NEW YORK.- Camden Arts Centre presents the work of influential Argentinean artist Victor Grippo (1936 - 2002) for his first ever large-scale exhibition in London. Grippo’s works transform everyday materials through alchemy, uncovering their dormant energy. For example he uses potatoes (the universal food of the poor) to allude to ideas of social and political power and the potential for change.

Originally trained as a chemist, Grippo emerged as a painter and engraver in the politically-charged climate of 1950s Argentina. The exhibition features his works from the early 1970s until his death in 2002 including his most important installations.

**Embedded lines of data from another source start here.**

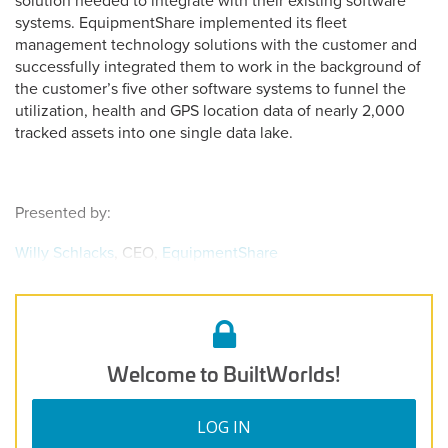
solution needed to integrate with their existing software
systems. EquipmentShare implemented its fleet
management technology solutions with the customer and
successfully integrated them to work in the background of
the customer’s five other software systems to funnel the
utilization, health and GPS location data of nearly 2,000
tracked assets into one single data lake.
Presented by:
Willy Schlacks
, CEO,
EquipmentShare
Welcome to BuiltWorlds!
LOG IN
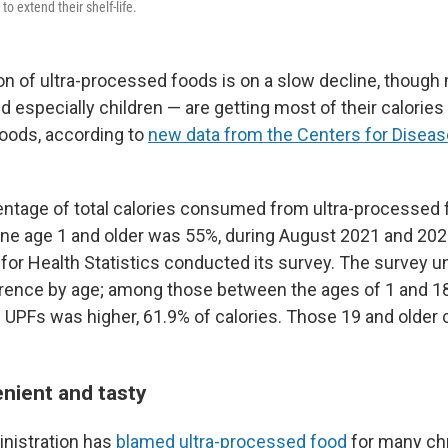
 to extend their shelf-life.
 of ultra-processed foods is on a slow decline, though
 especially children — are getting most of their calories
oods, according to
new data from the Centers for Diseas
ntage of total calories consumed from ultra-processed 
ne age 1 and older was 55%, during August 2021 and 202
 for Health Statistics conducted its survey. The survey 
erence by age; among those between the ages of 1 and 1
UPFs was higher, 61.9% of calories. Those 19 and older
nient and tasty
nistration has
blamed ultra-processed food
for many ch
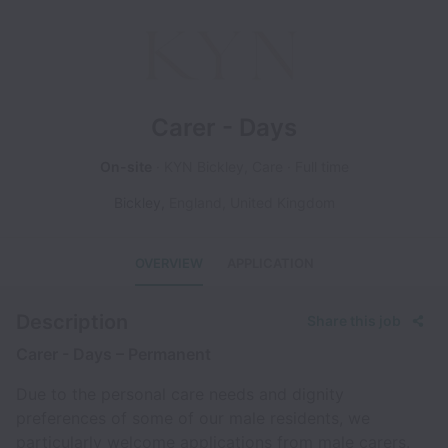
Carer - Days
On-site
KYN Bickley, Care
Full time
Bickley
,
England
,
United Kingdom
OVERVIEW
APPLICATION
Description
Share this job
Carer - Days – Permanent
Due to the personal care needs and dignity
preferences of some of our male residents, we
particularly welcome applications from male carers.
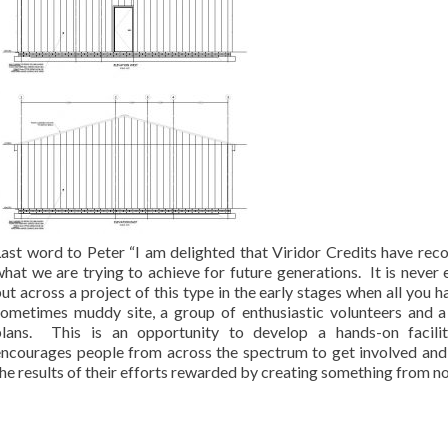
Last word to Peter “I am delighted that Viridor Credits have rec
hat we are trying to achieve for future generations. It is never 
ut across a project of this type in the early stages when all you ha
sometimes muddy site, a group of enthusiastic volunteers and a
plans. This is an opportunity to develop a hands-on facilit
encourages people from across the spectrum to get involved and
he results of their efforts rewarded by creating something from no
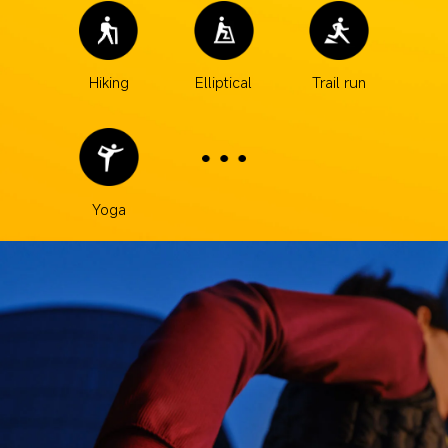
Hiking
Elliptical
Trail run
Yoga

‘We’re thrilled to have the opportunity to present this fascinating artist’s work four years after his death, it will shed new light on his work and the impact it has had on three generations of artists. I have no doubt it will be as rewarding to view as it has been to organise. Grippo used everyday materials including potatoes in surprising and inventive ways – touching on many different interests across art forms such as science, political unrest, struggle and propaganda. We are particularly excited that the work Mesas de trabajo y reflexión (1994) recently purchased for Tate collections will be shown in London for the first time.’ Jenni Lomax, Director, Camden Arts Centre.

Fascinated as he was with alchemical properties, natural objects become symbols of latent energy in Grippo’s hands. He made a number of works in which the electrical charge generated by potatoes is measured by electrodes connected to cables. In the large-scale installation Man Naturalization, Nature Humanization (1977), this everyday foodstuff is a symbol of the transformative potential of suppressed peoples.

Grippo’s art was one of analogies: between science and art, and between the artist and the craftsman. He likened sculpture to a trade in which materials change into another state. In the installation Some Trades (1976) the idea of the dignifying power of work is represented by traditional ‘tools of the trade’ as used by a blacksmith, a stonecutter, a mason, a carpenter and a farmer.

The exhibition includes a selection of Grippo’s elegant boxes from the Equilibrium series as well as his last works, the poignant groups of painted plaster forms he called Anonymous.